Con el rozar de unos dedos estilizados se dirigió hasta la prominencia
disimulada detrás del paño del pantalón masculino. Acarició el estado latente, mientras
que el carmín de sus ocultas palabras marcaba un extenso rastro desde el lóbulo
derecho hasta la base del cuello. Sentía como era la encargada de hacer crecer el
tamaño de la apetencia de su enfrentado y se complacía en su cometido.
De pronto, el ardor del macho, previamente enaltecido, desbordó su calma. Fue
cuando con un brusco golpe, él limpió la mesa del vítreo estorbo, le levantó en su
desnudez, sin dejar de mirarla, y la sentó sobre aquel soporte.
Carla se prendió a su espalda. Las uñas, pensó, serían las encargadas de
demostrarle, en lo sucesivo, la notificación de su desempeño.
El hombre atropelló su pene fortalecido contra la base acuosa de ese femenino.
La separó de su pecho y de su espalda, acomodándola horizontal a su hombría. Ella
sonrió, coartada perfecta para evitar cualquier clasificación posterior. Lo contemplaba,
con el privilegio exclusivo de los primeros puestos.
Alberto le sostenía las caderas, enardecido la cavaba. Ahora quitaba su mole,
como lengua indecisa, torneaba esos labios. Carla desesperada, gemía por una entrada
más contundente. Él buscaba, merodeaba y salía hasta la repetición inaudita de
tomarla y abandonarla por un mismo camino.

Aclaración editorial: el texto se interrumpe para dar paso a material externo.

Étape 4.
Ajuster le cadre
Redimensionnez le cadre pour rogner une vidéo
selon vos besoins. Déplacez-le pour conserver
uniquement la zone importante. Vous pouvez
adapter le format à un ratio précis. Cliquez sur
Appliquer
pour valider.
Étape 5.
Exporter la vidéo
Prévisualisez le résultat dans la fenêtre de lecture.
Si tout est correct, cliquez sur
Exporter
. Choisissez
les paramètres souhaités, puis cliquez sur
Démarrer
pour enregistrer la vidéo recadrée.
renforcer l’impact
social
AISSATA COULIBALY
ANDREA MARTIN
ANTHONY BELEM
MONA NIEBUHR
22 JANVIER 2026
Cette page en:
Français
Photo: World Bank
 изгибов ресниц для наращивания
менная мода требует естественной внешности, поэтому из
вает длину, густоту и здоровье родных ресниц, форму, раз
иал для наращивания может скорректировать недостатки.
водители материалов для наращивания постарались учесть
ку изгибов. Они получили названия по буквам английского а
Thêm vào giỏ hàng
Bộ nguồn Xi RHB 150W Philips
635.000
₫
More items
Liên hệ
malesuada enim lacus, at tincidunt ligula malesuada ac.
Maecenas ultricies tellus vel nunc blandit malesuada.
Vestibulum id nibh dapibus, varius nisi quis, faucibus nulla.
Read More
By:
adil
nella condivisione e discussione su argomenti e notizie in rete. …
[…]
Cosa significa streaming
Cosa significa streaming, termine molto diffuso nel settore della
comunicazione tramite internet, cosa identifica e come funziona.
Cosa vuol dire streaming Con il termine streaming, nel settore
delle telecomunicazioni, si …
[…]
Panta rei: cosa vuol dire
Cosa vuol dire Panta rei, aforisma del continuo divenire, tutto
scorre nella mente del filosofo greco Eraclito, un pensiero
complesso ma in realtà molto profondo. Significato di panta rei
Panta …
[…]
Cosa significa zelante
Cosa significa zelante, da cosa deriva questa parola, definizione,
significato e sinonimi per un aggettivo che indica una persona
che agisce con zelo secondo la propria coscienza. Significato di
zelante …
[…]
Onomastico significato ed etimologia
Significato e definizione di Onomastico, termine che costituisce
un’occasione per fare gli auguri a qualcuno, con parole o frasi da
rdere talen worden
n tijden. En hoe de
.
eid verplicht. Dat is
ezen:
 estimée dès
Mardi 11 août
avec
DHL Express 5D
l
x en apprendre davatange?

El clímax no tardó en apropiárselos, quizás fuese llevado a cabo en uno de
tantos merodeos. En aquel frenesí, ninguno atisbó el momento justo del detonar
íntimo.
Alberto se separó. Probablemente se dirigiría hasta la ducha, a deshacerse del
paralelo encuentro.
La mujer volvió a vestirse. Pensó en esperarlo, en confesarle que ese día, iba a
matarlo por encargo de su hermana Silvana, quien lo engañaba desde hacía tiempo
con un chofer del hotel. Caviló sobre el hecho que atormentaba su propia vida, por
esos instantes, idéntico desamor hacia el otro gemelo. La repugnancia que le nacía al
saberlo tan parecido a Alberto en fisonomía, pero nunca en carácter. Pero prefirió
acomodarse bajo el asilo del disimulo, una vez más.
Acomodó iguales tacones en diferentes pies y salió del departamento.
Mientras bajaba los diez pisos por las escaleras, confirmó aquella decisión
postergada que no dejaba de distraerla, si algo más importante no le retenía la mente:
desde esa noche se llamaría Silvana.
El estereotipo duplicado en su genética rememoró la doble polaridad de una
hermana muerta en el ascensor de un edificio que le resultaba familiar.